PURPOSE: Observe how specific small RNA interference (siRNA) aimed at TPX2 gene suppresses TPX2 gene expression in esophageal cancer EC9706 cells and the effect on esophageal cancer cell growth and invasion ability. METHODS: Transfect TPX2 siRNA into EC9706 cells via lipofectamin 2000. The experiments were divided into three groups, a negative control, a blank control and an siRNA interference group (24h, 48h, 72h, 96h). We examined RNA and protein level alteration of the TPX2 gene after TPX2 siRNA transfection by RT-PCR and Western blot analysis.
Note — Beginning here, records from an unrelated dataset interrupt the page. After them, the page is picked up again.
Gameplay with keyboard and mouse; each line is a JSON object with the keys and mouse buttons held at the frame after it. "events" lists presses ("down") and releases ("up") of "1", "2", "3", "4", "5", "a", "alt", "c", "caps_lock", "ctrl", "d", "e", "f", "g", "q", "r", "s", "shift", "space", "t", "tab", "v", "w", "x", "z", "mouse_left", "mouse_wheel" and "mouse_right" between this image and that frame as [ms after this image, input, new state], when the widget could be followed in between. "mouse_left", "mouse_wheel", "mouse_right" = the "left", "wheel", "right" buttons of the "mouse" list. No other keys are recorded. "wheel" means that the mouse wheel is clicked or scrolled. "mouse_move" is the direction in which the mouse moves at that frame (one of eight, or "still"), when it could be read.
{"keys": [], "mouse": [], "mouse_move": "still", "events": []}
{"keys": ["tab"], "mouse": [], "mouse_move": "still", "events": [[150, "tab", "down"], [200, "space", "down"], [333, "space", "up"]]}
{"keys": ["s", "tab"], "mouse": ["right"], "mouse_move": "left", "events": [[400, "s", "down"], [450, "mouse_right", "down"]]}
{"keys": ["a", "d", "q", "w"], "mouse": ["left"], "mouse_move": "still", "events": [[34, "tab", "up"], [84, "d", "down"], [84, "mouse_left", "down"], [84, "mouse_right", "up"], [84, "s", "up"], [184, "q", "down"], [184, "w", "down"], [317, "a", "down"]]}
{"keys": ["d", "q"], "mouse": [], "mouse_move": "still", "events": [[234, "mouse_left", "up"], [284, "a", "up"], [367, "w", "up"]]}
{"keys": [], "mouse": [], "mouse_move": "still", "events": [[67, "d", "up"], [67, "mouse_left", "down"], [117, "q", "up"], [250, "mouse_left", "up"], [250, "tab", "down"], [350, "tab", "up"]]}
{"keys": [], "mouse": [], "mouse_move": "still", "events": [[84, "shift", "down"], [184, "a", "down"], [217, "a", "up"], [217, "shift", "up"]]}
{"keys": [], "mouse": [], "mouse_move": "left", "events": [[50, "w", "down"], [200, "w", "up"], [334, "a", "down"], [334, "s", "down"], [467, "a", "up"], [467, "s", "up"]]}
Detection of how TPX2 siRNA influences EC9706 cell proliferation was done by MTT, cell apoptosis monitored through Tunel assay, in vitro invasion ability via Boyden chamber and cell cycle change by flow cytometry. RESULTS: After effective siRNA transfection, TPX2 mRNA and protein expression level in siRNA interference group were (0.31±0.08, 0.39±0.12),72h after transfection, significantly lower than blank control group (1.00±0.01) and negative control group (0.98±0.11), (F=71.182, t1=8.17, t2=7.90, P<0.05); MTT results demonstrated that cell growth and proliferation were inhibited and the inhibition rate was up to 35.4% (P<0.05) compared with the control group. TUNEL results indicated that cell apoptosis index in siRNA interference group was 18.28±0.35, higher than that in blank control group (4.07±0.26)and negative control group (4.13±0.22), (F=244.5, t1=60.61, t2=53.32, P<0.01). Boyden chamber results showed that the transmembrane cell number was 45.30±8.08 in siRNA interference group, less than blank control group (121.90±7.83), (F=122.46, t1=11.81, t2=10.47, P<0.01); besides, in siRNA interference group cell invasion inhibition rate was 71.42±9.12, higher than negative control group (5.65±3.55), (t=14.256, P<0.01). Flow cytometry results illustrated that more EC9706 cells went into apoptosis and cell cycle arrested in S phase. Similar results were obtained by in vivo transplantation, as TPX2 siRNA transfection significantly reduced tumor growth of the xenograft in nude mice. CONCLUSION: siRNA could effectively inhibit the invasion and metastasis of EC9706 cells, promote the apoptosis of tumor cells and may become a new approach for treatment of esophageal carcinoma.